Previous evidence has shown that the M1 and L pyruvate kinase isozymes differ markedly in kinetic and immunological properties, amino acid compositions and peptide maps. However, the amino acid sequence results we present here for the N-terminal region and for a region of the C domain show that the M1 and L isozymes are very similar. The variable length of the N-terminal sequences also explains the difference in regulation by phosphorylation between the M1 and L isozymes. The M1 isozyme lacks the serine residue that has been shown to be phosphorylated in the L isozyme.

The immunological and catalytically active form of L-type pyruvate kinase in rat liver cytosol.
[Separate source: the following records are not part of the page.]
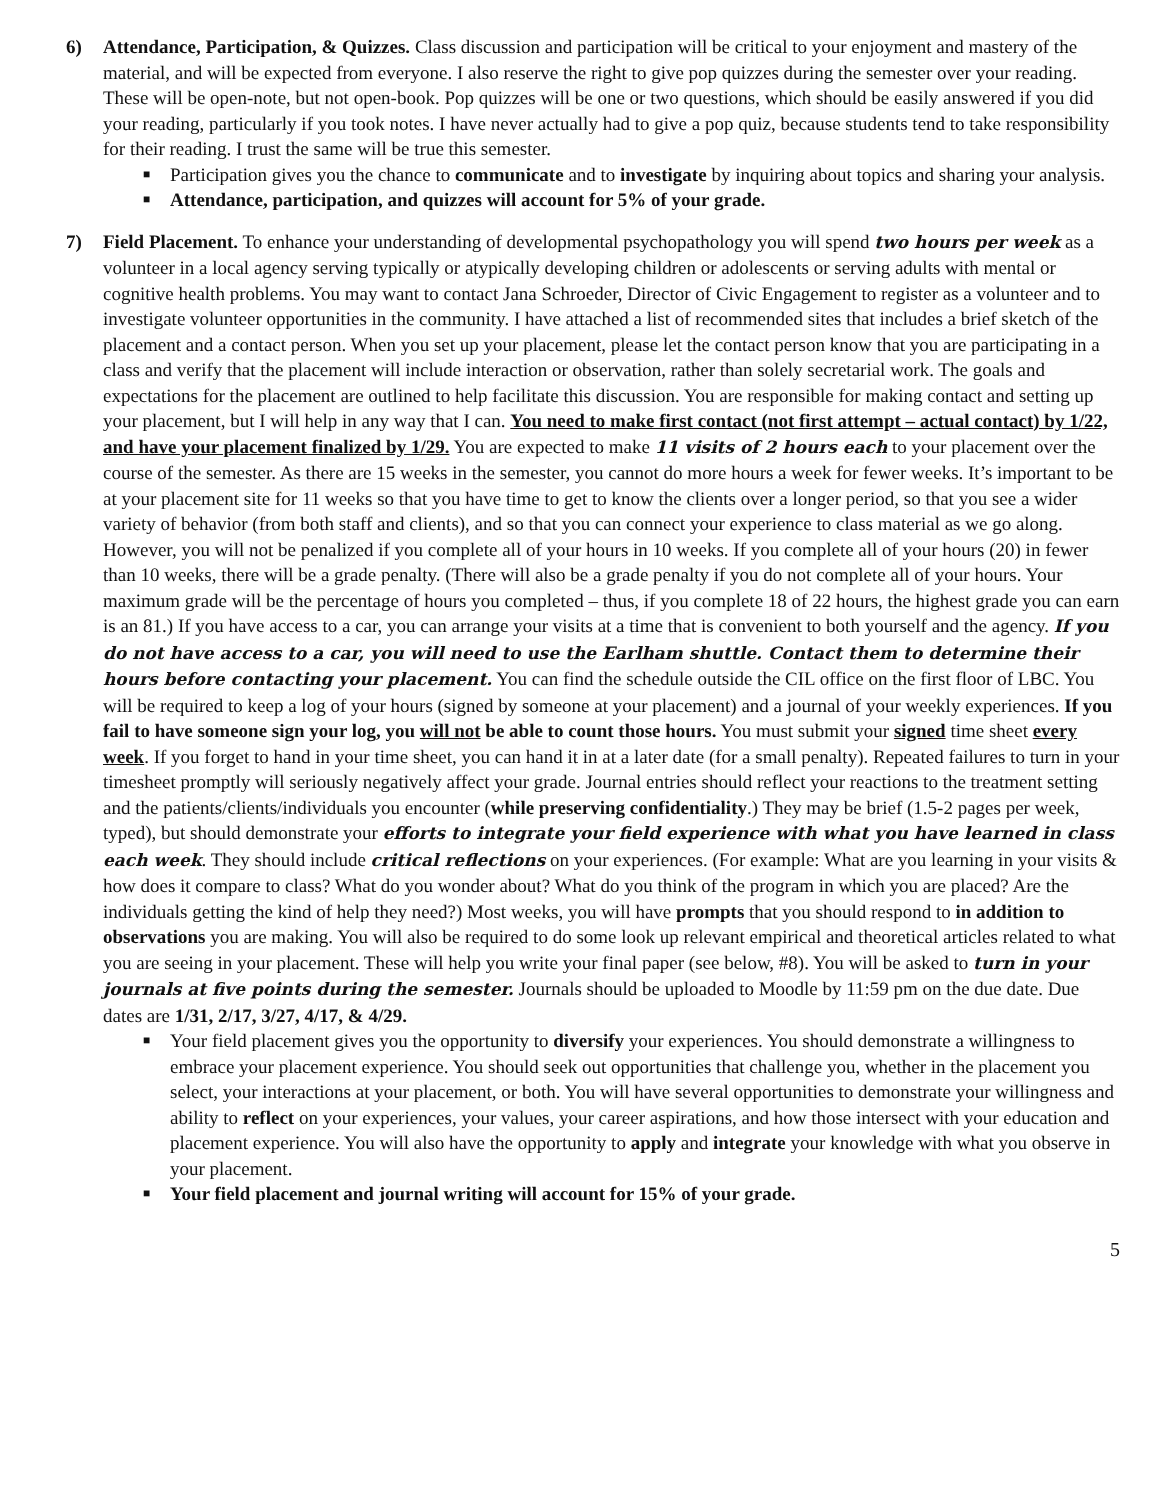6) Attendance, Participation, & Quizzes. Class discussion and participation will be critical to your enjoyment and mastery of the material, and will be expected from everyone. I also reserve the right to give pop quizzes during the semester over your reading. These will be open-note, but not open-book. Pop quizzes will be one or two questions, which should be easily answered if you did your reading, particularly if you took notes. I have never actually had to give a pop quiz, because students tend to take responsibility for their reading. I trust the same will be true this semester.
■ Participation gives you the chance to communicate and to investigate by inquiring about topics and sharing your analysis.
■ Attendance, participation, and quizzes will account for 5% of your grade.
7) Field Placement. To enhance your understanding of developmental psychopathology you will spend two hours per week as a volunteer in a local agency serving typically or atypically developing children or adolescents or serving adults with mental or cognitive health problems. You may want to contact Jana Schroeder, Director of Civic Engagement to register as a volunteer and to investigate volunteer opportunities in the community. I have attached a list of recommended sites that includes a brief sketch of the placement and a contact person. When you set up your placement, please let the contact person know that you are participating in a class and verify that the placement will include interaction or observation, rather than solely secretarial work. The goals and expectations for the placement are outlined to help facilitate this discussion. You are responsible for making contact and setting up your placement, but I will help in any way that I can. You need to make first contact (not first attempt – actual contact) by 1/22, and have your placement finalized by 1/29. You are expected to make 11 visits of 2 hours each to your placement over the course of the semester. As there are 15 weeks in the semester, you cannot do more hours a week for fewer weeks. It’s important to be at your placement site for 11 weeks so that you have time to get to know the clients over a longer period, so that you see a wider variety of behavior (from both staff and clients), and so that you can connect your experience to class material as we go along. However, you will not be penalized if you complete all of your hours in 10 weeks. If you complete all of your hours (20) in fewer than 10 weeks, there will be a grade penalty. (There will also be a grade penalty if you do not complete all of your hours. Your maximum grade will be the percentage of hours you completed – thus, if you complete 18 of 22 hours, the highest grade you can earn is an 81.) If you have access to a car, you can arrange your visits at a time that is convenient to both yourself and the agency. If you do not have access to a car, you will need to use the Earlham shuttle. Contact them to determine their hours before contacting your placement. You can find the schedule outside the CIL office on the first floor of LBC. You will be required to keep a log of your hours (signed by someone at your placement) and a journal of your weekly experiences. If you fail to have someone sign your log, you will not be able to count those hours. You must submit your signed time sheet every week. If you forget to hand in your time sheet, you can hand it in at a later date (for a small penalty). Repeated failures to turn in your timesheet promptly will seriously negatively affect your grade. Journal entries should reflect your reactions to the treatment setting and the patients/clients/individuals you encounter (while preserving confidentiality.) They may be brief (1.5-2 pages per week, typed), but should demonstrate your efforts to integrate your field experience with what you have learned in class each week. They should include critical reflections on your experiences. (For example: What are you learning in your visits & how does it compare to class? What do you wonder about? What do you think of the program in which you are placed? Are the individuals getting the kind of help they need?) Most weeks, you will have prompts that you should respond to in addition to observations you are making. You will also be required to do some look up relevant empirical and theoretical articles related to what you are seeing in your placement. These will help you write your final paper (see below, #8). You will be asked to turn in your journals at five points during the semester. Journals should be uploaded to Moodle by 11:59 pm on the due date. Due dates are 1/31, 2/17, 3/27, 4/17, & 4/29.
■ Your field placement gives you the opportunity to diversify your experiences. You should demonstrate a willingness to embrace your placement experience. You should seek out opportunities that challenge you, whether in the placement you select, your interactions at your placement, or both. You will have several opportunities to demonstrate your willingness and ability to reflect on your experiences, your values, your career aspirations, and how those intersect with your education and placement experience. You will also have the opportunity to apply and integrate your knowledge with what you observe in your placement.
■ Your field placement and journal writing will account for 15% of your grade.
5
The protein species precipitated from rat liver cytosol by rabbit antisera raised to pure L-type pyruvate kinase were investigated by sodium dodecyl sulphate gel electrophoresis. The primary antisera (anti-L-type pyruvate kinase) precipitated protein species with mol. wts 56,000, 41,000 and 39,000. The 41,000 mol. wt protein was identified as fructose-bis-phosphatase. Double diffusion and immunotitration experiments established that L-type pyruvate kinase and fructose-bis-phosphatase shared common antigenic determinants. This information enabled an improved antiserum (anti-LPK) to be obtained. The use of anti-LPK showed that the 56,000 mol. wt subunit was the only catalytically and immunologically active form of L-type pyruvate kinase in liver. This was confirmed by biosynthetic experiments with cultured hepatocytes. The specific activity of the enzyme in liver extracts was also determined by quantitative immunotitration with anti-LPK. Despite changes in dietary status which varied the concentration of enzyme protein, the maximum specific activity of the enzyme remained constant and essentially the same as that of pure enzyme.